The Obama administration considers these decisions, among others, to be matters of policy, ultimately requiring political will that Iran must demonstrate before talks continue on a technical level toward a hard deadline of June 30.



But Tehran disagrees, and on Thursday continued to insist on a single-step agreement that codifies all tenets of a deal.

"We are working on setting parameters of the issues that will lead to drafting the final deal by end of June," Iranian Foreign Minister Mohammad Javad Zarif told local reporters.

Thus, argument over the very nature of an agreement has become a negotiation in and of itself. One senior Iranian official here told local press to expect a mere press release produced from Lausanne, far short of the standard set by Washington and other international powers.

The White House says US President Barack Obama is willing to walk away from the talks. But neither side wants the blame that invariably comes from doing so.

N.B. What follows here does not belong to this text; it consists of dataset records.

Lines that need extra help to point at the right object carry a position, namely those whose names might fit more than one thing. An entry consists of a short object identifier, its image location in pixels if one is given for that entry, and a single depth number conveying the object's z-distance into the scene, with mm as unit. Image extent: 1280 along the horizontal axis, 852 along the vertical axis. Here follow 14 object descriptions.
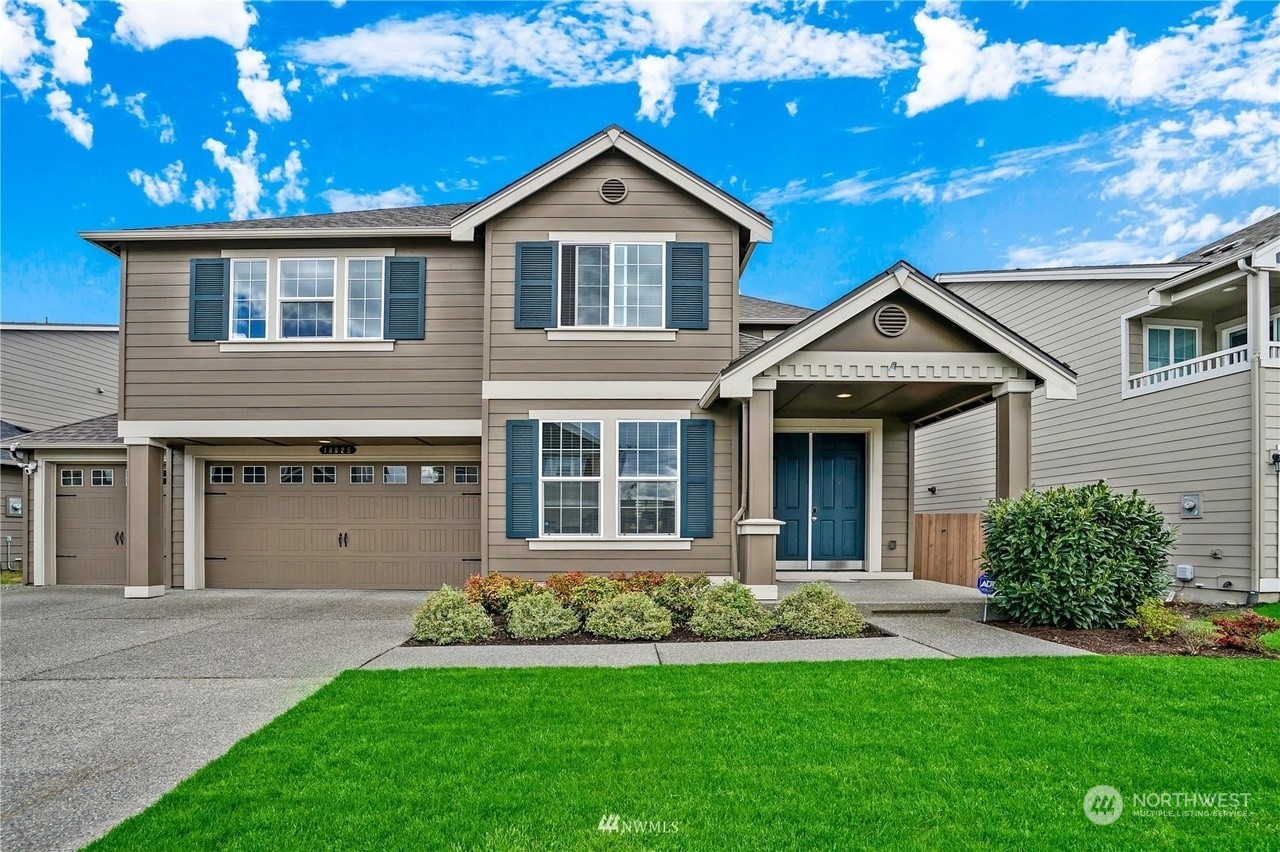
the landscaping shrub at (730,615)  7402
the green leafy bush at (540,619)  7379
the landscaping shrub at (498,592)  8172
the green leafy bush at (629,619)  7305
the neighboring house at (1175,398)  9883
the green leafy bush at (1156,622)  6949
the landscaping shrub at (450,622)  7246
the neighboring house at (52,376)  17234
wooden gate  10922
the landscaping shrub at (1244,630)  6594
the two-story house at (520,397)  8688
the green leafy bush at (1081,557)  7484
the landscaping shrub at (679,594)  8023
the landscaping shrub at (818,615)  7441
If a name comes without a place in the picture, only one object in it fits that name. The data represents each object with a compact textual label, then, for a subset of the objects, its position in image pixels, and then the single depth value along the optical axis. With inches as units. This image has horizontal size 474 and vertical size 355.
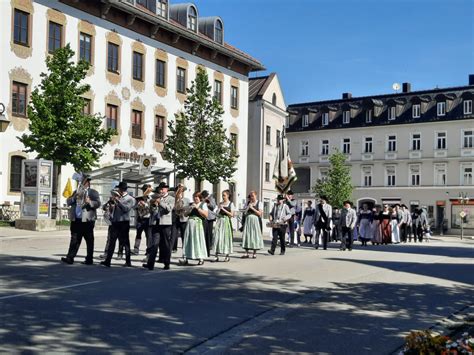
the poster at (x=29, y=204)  1020.5
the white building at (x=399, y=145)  2502.5
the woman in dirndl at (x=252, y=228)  686.5
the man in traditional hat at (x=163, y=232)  538.0
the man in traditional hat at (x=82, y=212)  548.4
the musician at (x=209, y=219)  627.2
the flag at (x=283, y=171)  993.5
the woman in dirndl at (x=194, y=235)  580.7
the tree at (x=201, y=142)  1459.2
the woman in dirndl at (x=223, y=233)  638.5
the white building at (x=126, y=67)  1246.9
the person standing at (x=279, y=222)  743.1
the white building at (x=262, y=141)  2175.2
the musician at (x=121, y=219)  552.4
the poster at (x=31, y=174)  1027.9
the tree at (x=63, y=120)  1153.4
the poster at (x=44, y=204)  1024.2
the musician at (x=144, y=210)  641.6
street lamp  678.5
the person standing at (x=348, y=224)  877.2
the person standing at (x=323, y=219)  884.0
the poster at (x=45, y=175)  1029.8
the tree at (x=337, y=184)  2480.3
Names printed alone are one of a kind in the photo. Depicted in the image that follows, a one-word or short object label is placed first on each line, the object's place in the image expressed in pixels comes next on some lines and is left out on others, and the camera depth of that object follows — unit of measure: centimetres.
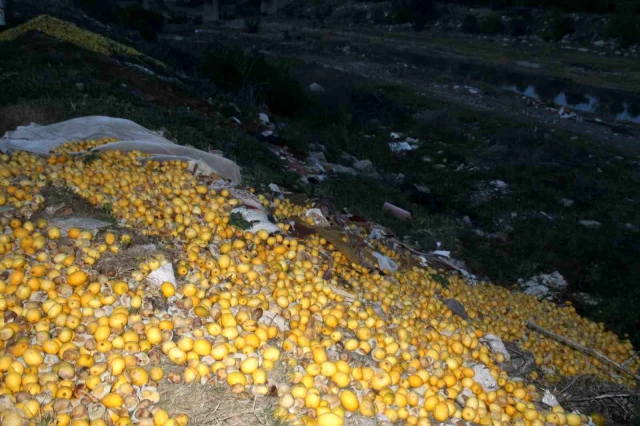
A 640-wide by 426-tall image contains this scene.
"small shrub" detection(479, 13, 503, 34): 3891
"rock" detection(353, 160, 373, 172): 1197
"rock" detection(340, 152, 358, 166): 1195
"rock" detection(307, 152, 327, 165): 1072
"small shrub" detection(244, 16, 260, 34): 4400
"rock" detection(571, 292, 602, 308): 742
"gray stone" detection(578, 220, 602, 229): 1009
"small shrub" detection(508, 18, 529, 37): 3703
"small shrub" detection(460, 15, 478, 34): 4081
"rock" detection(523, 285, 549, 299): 755
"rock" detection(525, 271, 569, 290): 792
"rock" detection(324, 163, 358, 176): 1058
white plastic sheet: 550
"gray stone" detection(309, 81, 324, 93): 2055
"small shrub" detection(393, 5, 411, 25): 4644
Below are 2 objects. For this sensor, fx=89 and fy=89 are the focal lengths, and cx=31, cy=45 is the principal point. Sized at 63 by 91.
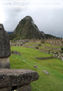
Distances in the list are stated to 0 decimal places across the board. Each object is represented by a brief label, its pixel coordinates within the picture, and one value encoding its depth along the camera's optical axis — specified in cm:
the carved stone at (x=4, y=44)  620
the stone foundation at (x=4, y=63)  631
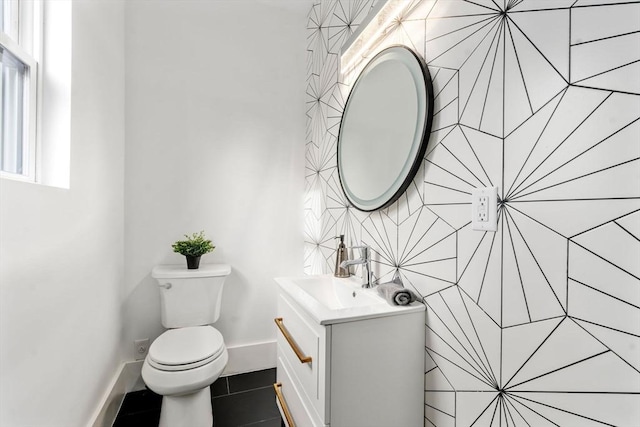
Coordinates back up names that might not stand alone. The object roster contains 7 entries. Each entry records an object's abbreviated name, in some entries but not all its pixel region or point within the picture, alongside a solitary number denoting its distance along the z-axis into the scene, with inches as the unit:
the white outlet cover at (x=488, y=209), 31.9
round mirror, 42.9
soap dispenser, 59.7
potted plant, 74.0
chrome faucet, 51.2
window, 38.8
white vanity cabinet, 36.9
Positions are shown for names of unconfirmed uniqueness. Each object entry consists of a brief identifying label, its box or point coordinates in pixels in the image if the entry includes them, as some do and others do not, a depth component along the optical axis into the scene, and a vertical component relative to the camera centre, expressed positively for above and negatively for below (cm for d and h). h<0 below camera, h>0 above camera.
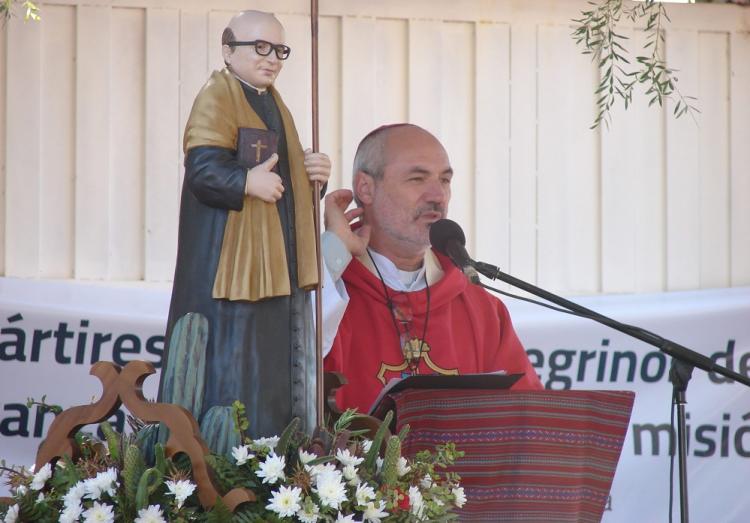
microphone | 657 +9
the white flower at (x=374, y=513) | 498 -50
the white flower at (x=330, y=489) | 487 -45
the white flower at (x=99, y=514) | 477 -49
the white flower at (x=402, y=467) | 525 -43
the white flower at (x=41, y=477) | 514 -45
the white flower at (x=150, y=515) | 475 -49
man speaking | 845 -8
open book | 648 -30
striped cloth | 643 -47
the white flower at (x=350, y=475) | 505 -43
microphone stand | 613 -23
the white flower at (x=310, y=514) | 482 -49
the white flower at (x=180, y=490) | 477 -44
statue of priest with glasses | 542 +6
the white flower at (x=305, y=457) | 507 -40
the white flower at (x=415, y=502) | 516 -50
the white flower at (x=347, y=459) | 512 -40
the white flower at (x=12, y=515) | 501 -51
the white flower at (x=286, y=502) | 480 -47
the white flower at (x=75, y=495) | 490 -46
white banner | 1060 -47
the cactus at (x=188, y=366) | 537 -22
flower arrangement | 485 -45
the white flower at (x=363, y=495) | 496 -46
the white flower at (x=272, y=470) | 491 -41
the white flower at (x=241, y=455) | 503 -39
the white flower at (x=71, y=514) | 484 -49
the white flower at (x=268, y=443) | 512 -37
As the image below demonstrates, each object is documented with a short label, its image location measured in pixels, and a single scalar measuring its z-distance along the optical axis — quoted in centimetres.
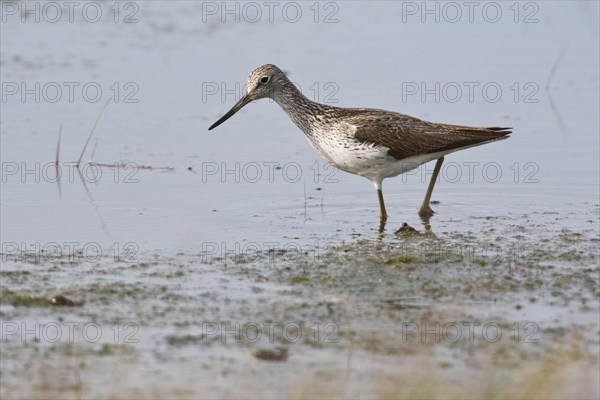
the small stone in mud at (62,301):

"The international community would, understandably, hold Iran accountable" should negotiations fail, White House Press Secretary Josh Earnest told reporters on Wednesday.

Diplomats from the United States, Britain, France, Russia, China and Germany worked straight through a self-imposed deadline on Tuesday night in its talks with the Islamic Republic. Those powers, known formally as the P5+1, aim to cap, restrict, monitor and partially roll back Iran's nuclear work for a finite period.